Groups in Southeast Asia, the Caucasus, West Africa, Algeria, and Gaza have all pledged allegiance to the IS to become part of the global caliphate.
US drone strikes have become far more aggressive on al-Shabaab targets and other jihadist groups operating out of Africa. The ranks of al-Shabaab are weakening as African Union Mission in Somalia (AMISOM) and Somalia Armed Forces (SNA) have hit the group hard in the first quarter of 2016 by killing 1,500 jihadists, and several of their territories have been recaptured, weapons confiscated, and training camps destroyed.
As al-Qaeda is gradually losing its grip on parts of Africa the IS will continue to gain momentum. US Africa Command reported that in one year IS supporters doubled and now range between 4,000-6,000 fighters in the region.
Al-Shabaab, was originally part of the now defunct Union of Islamic Courts, which controlled Mogadishu back in 2006, but were disbanded when Ethiopian forces intervened to oust the group and restore the Somali government. The jihadist group emerged and began its campaign of violence on Somali cities in 2009, controlling the capital and area of territory in Southern Somalia until it was forced out in 2012 by domestic and international coalitions.
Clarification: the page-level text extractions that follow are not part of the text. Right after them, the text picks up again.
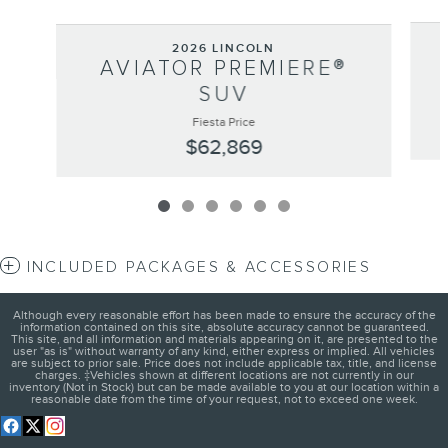
2026 LINCOLN
AVIATOR PREMIERE®
SUV
Fiesta Price
$62,869
INCLUDED PACKAGES & ACCESSORIES
Although every reasonable effort has been made to ensure the accuracy of the
information contained on this site, absolute accuracy cannot be guaranteed.
This site, and all information and materials appearing on it, are presented to the
user "as is" without warranty of any kind, either express or implied. All vehicles
are subject to prior sale. Price does not include applicable tax, title, and license
charges. ‡Vehicles shown at different locations are not currently in our
inventory (Not in Stock) but can be made available to you at our location within a
reasonable date from the time of your request, not to exceed one week.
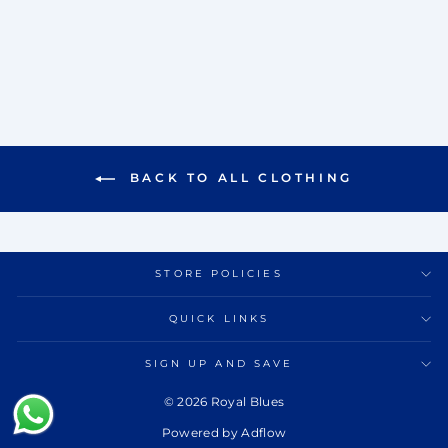
KURTA SET
Rs. 13,000.00
BACK TO ALL CLOTHING
STORE POLICIES
QUICK LINKS
SIGN UP AND SAVE
© 2026 Royal Blues
Powered by Adflow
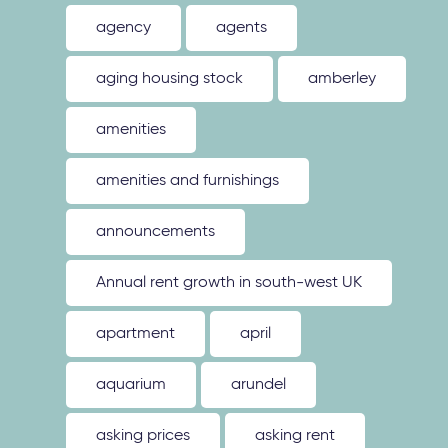
agency
agents
aging housing stock
amberley
amenities
amenities and furnishings
announcements
Annual rent growth in south-west UK
apartment
april
aquarium
arundel
asking prices
asking rent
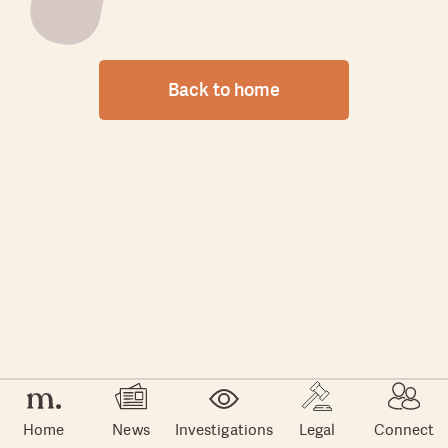
Back to home
Home
News
Investigations
Legal
Connect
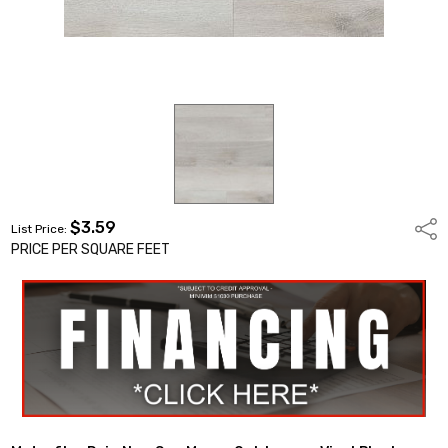
$3.59
Shar
List Price:
PRICE PER SQUARE FEET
It remains to be seen to what degree Jahba East Africa will be able to weaken Al-Shabaab’s control of East Africa. In recent months U.S. and coalition forces have aggressively targeted the Aminyat, Al Shabaab’s core intelligence and foreign operations unit which is most deeply associated with Al Qaeda, and which enforces group cohesion. As a result, Jahba East Africa may be in a position to gain momentum.